Top 3 Things No One Tells You About Finances in College


High school graduation is an exciting time in a teen’s life. Between deciding on what college to attend or possibly taking time to pursue work opportunities instead, there are a lot of things that can be top of mind for a young adult. What may not be top of mind is your financial future and determining how you will manage your finances in college as a young adult.

Transitioning to college from high school comes with new responsibilities and having a financial plan now will have an impact on you in the future. Below are some tips on how to set yourself up for success in young adulthood and beyond.

Budgeting is Crucial

One of the most fundamental life skills that you will need moving forward is money management. This skill set will help you not only temper your debt but will also help you be successful with spending and saving habits as you get older. One massive component of this skill is learning how to budget your money. To put it simply, a budget is a way to know how much money you have coming in (from places such as your job) and how much money you have gone out to places like bills or food expenses.
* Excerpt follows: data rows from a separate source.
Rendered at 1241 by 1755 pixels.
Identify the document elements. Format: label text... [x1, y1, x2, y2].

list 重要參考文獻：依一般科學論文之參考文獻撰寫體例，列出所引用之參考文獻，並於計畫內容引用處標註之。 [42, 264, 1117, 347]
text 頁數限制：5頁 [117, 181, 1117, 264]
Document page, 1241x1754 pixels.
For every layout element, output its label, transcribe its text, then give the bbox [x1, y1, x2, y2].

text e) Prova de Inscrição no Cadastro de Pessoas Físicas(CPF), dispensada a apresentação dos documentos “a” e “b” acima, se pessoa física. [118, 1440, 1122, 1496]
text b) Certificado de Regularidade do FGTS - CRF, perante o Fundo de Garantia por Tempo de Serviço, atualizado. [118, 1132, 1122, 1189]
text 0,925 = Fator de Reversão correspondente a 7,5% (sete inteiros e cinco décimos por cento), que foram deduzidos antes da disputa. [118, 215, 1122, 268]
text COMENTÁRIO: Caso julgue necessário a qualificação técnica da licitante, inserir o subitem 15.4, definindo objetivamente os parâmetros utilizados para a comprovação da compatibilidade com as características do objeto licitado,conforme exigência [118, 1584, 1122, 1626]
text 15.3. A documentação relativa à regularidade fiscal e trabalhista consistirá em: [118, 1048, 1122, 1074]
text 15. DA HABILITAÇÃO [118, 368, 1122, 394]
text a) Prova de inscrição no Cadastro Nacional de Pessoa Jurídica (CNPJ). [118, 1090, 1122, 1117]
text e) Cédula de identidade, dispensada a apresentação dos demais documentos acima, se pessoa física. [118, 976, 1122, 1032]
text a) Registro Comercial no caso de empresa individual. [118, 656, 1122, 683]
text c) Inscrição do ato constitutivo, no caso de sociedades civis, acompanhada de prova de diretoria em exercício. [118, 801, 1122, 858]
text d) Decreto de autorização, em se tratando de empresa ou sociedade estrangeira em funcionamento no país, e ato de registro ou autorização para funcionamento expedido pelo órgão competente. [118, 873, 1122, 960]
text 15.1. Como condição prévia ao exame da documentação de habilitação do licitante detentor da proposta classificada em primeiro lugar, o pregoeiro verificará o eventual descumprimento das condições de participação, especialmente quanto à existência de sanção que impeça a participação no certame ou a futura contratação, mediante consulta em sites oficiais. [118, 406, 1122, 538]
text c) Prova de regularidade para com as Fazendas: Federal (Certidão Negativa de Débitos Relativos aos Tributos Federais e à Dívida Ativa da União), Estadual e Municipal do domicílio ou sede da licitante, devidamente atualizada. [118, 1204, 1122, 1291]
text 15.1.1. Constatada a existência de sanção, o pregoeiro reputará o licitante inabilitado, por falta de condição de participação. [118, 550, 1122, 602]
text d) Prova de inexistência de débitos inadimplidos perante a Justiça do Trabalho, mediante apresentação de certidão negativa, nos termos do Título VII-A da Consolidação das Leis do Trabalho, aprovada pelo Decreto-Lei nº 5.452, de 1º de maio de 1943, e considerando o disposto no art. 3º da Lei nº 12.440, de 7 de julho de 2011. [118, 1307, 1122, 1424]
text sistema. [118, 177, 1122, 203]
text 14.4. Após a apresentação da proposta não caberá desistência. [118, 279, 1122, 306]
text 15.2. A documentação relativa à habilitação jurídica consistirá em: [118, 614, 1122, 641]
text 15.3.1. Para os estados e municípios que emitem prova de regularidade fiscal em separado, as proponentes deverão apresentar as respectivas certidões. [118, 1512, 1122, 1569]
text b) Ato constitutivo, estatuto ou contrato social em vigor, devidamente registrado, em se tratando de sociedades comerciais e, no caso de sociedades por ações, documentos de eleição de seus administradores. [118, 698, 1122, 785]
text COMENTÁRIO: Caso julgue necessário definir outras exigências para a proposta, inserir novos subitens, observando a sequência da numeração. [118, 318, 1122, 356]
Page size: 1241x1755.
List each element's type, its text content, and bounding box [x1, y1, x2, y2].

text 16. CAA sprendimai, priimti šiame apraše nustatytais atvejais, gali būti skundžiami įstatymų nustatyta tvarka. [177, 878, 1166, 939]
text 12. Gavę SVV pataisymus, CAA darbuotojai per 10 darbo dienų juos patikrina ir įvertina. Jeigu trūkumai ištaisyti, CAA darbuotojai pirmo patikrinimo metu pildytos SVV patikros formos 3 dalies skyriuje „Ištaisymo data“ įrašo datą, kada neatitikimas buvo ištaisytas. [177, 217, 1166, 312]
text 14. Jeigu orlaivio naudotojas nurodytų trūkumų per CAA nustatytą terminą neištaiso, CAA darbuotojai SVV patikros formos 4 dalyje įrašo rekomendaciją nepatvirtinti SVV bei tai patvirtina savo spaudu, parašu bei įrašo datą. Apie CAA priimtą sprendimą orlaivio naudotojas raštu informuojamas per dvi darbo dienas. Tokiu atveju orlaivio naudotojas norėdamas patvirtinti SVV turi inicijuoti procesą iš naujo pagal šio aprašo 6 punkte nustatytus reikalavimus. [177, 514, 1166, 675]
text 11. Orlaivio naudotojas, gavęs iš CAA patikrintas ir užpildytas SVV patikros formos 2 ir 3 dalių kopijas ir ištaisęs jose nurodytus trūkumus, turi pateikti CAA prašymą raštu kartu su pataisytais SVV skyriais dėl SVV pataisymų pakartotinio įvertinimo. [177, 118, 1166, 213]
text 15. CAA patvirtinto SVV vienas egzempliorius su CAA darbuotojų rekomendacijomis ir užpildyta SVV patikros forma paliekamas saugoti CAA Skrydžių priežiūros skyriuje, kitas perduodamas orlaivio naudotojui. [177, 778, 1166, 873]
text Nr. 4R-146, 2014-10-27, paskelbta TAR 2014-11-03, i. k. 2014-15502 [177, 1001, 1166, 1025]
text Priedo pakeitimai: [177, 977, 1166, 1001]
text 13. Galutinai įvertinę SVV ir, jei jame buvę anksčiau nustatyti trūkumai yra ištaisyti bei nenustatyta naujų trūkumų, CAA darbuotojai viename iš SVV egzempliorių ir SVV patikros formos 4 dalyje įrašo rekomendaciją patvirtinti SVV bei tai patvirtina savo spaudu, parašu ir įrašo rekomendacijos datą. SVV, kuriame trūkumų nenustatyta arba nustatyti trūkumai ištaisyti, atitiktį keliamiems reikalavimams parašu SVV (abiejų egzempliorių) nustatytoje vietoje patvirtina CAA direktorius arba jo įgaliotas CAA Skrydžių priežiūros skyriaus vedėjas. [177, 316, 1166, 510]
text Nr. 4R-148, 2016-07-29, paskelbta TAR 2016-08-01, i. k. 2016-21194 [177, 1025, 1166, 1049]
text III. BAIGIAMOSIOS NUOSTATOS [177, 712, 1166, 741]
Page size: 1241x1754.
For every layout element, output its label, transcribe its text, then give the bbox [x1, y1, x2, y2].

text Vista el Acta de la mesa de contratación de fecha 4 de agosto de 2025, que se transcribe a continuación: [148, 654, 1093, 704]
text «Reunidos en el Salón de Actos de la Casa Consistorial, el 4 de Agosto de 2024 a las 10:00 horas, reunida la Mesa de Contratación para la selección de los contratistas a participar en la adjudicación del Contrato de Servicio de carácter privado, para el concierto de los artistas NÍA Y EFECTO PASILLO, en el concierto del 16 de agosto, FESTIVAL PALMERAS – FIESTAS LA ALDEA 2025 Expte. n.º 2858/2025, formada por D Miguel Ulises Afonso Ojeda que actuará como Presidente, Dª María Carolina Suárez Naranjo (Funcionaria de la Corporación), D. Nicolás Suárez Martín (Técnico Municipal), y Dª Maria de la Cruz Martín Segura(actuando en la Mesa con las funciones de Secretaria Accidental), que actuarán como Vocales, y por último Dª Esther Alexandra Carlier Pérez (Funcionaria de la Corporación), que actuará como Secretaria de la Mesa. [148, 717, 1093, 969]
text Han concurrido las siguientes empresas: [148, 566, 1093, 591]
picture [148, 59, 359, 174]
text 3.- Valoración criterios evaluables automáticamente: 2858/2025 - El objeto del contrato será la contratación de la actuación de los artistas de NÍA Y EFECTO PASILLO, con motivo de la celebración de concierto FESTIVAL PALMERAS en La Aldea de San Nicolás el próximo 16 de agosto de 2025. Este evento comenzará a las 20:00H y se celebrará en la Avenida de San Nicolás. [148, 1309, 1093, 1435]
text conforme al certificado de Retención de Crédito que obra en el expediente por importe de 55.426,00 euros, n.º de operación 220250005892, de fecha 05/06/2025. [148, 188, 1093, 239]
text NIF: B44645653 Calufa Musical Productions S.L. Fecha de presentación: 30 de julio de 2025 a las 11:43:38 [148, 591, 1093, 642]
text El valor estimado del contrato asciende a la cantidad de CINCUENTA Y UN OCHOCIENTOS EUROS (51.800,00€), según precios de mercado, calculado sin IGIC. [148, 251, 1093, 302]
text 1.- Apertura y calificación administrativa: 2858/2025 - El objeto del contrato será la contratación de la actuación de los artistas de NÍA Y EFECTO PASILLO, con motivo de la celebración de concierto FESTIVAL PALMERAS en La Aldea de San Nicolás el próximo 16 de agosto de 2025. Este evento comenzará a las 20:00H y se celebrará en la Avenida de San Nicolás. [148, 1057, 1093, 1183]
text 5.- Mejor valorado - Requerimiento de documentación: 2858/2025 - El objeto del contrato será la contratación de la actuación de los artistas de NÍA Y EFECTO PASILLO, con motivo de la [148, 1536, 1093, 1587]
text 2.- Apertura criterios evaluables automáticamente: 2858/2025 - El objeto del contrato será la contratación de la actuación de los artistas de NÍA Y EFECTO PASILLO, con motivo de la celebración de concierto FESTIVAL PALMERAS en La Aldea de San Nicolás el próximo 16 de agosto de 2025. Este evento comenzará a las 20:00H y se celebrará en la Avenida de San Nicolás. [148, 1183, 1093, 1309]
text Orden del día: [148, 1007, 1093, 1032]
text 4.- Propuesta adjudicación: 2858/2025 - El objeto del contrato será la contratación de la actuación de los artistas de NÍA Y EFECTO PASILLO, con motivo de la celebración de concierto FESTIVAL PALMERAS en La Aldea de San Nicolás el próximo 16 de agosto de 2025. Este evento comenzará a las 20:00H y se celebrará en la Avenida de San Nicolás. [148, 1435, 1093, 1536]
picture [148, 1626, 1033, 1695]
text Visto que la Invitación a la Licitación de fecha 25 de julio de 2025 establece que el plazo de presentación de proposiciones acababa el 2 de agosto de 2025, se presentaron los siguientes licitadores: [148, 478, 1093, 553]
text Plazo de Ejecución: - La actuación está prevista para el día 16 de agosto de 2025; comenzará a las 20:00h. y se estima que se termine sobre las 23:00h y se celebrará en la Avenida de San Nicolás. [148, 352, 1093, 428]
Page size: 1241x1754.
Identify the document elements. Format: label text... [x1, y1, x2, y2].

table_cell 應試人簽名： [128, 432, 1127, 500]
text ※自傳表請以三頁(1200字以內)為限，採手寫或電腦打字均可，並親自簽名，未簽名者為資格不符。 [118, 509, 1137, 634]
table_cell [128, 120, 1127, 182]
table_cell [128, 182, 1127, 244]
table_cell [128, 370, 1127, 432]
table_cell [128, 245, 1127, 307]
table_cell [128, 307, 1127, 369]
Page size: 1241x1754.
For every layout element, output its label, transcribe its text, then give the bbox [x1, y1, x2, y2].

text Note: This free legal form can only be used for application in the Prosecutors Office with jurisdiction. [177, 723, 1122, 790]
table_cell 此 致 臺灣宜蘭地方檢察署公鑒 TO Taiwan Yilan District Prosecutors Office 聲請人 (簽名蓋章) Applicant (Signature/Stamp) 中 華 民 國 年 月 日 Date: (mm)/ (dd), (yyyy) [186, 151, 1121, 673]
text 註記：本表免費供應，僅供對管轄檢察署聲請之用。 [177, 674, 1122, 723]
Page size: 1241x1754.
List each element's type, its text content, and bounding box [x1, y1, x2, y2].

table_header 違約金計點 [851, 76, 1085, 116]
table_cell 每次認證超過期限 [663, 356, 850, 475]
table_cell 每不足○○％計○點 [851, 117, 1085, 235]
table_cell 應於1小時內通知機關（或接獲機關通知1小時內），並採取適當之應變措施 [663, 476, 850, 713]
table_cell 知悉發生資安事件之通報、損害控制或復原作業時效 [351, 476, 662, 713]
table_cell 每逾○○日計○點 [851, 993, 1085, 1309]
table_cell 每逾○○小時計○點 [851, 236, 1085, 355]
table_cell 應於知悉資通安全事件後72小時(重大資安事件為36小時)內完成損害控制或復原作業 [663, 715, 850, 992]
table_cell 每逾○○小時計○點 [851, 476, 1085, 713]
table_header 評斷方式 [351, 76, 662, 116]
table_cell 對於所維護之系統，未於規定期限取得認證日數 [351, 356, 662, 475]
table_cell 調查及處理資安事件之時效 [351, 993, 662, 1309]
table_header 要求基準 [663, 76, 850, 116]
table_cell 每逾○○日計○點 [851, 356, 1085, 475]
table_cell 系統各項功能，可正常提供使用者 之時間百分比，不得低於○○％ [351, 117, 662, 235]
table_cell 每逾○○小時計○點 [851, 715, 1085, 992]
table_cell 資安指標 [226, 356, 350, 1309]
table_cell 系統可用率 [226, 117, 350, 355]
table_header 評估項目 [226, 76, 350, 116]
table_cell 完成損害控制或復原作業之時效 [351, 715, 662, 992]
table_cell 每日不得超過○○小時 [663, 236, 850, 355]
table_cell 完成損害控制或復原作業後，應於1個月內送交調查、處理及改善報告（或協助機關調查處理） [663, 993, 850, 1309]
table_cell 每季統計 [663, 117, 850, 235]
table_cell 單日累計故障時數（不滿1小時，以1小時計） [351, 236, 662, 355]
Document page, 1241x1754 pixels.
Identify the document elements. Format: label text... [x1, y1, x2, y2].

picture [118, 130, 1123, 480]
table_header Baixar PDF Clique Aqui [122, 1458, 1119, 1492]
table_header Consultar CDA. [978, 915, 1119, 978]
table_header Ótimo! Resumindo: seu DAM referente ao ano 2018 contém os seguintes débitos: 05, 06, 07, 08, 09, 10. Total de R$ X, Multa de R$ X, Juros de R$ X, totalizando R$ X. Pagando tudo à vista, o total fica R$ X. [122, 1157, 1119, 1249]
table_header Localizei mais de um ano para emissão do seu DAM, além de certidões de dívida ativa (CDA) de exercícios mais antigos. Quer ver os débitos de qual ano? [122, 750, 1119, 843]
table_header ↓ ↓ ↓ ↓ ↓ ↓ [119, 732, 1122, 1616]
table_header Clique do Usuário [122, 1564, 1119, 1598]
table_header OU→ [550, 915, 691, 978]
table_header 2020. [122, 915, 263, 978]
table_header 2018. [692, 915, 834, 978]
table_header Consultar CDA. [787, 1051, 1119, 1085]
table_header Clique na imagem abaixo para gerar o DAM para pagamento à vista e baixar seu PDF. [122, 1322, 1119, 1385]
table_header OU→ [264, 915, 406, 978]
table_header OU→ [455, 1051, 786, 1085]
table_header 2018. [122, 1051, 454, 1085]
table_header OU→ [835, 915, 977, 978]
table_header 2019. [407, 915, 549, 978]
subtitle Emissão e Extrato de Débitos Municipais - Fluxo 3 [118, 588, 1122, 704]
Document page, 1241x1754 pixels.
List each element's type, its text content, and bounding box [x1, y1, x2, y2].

To help you create a solid budget plan, first, determine what expenses are absolute needs (like a car payment or rent) and which are wants (like entertainment or subscription services).

Take those expenses and document your monthly spending on each, then subtract those from the money that you have coming to you on a monthly basis. If you’re in the negative, you need to readjust your spending habits because you are spending more than you are making.

If you are in the positive, you can then start to build an emergency fund, which is exactly what it sounds like: a savings account built for emergencies only. To help manage your finances in college, you can utilize different methods such as the notebook method or different phone-based apps.

Credit Cards Can Be Dangerous

When you were in high school, you likely opened a checking or savings account. Now that you are entering adulthood, you might want to consider opening a credit card for large purchases or to build your credit score. An important thing to remember is the difference between a debit card and a credit card.

While a debit card is directly linked to your bank account, a credit card is essentially a loan from the bank that you must pay back in monthly installments, (plus interest if not paid in full each month).

Credit cards can be beneficial because they can help increase your credit score by showing you are responsible by paying off the amount of debt you accrued each month. However, they can be a major hindering factor if you end up missing payments or overspending. As a good rule of thumb, keep your credit card utilization below 30% and try to keep your credit card payments less than 10% of your average monthly income.

Future Planning is Key

With so much excitement in your present-day, you are most likely not extremely focused on what your finances in college. Many factors of your life can change from young adulthood to late adulthood, such as marriage, divorce, children, and shifting careers. Even though you may not have dependents or responsibilities now where you would need life insurance just yet, it’s important to understand the basics as you move into adulthood.

Although it’s not the most enjoyable topic to think about as you enter into college, you may consider securing a life insurance policy now to protect your tuition and future assets. If your parents cosigned on a private student loan and you were to pass away unexpectedly, they would still owe on this amount. The payout from your potential life insurance policy would help them pay off this debt or any other school debt you had incurred under their name. Keep in mind that the designated beneficiaries can always be updated as your life changes, and typically rates are lower when you are young and healthy.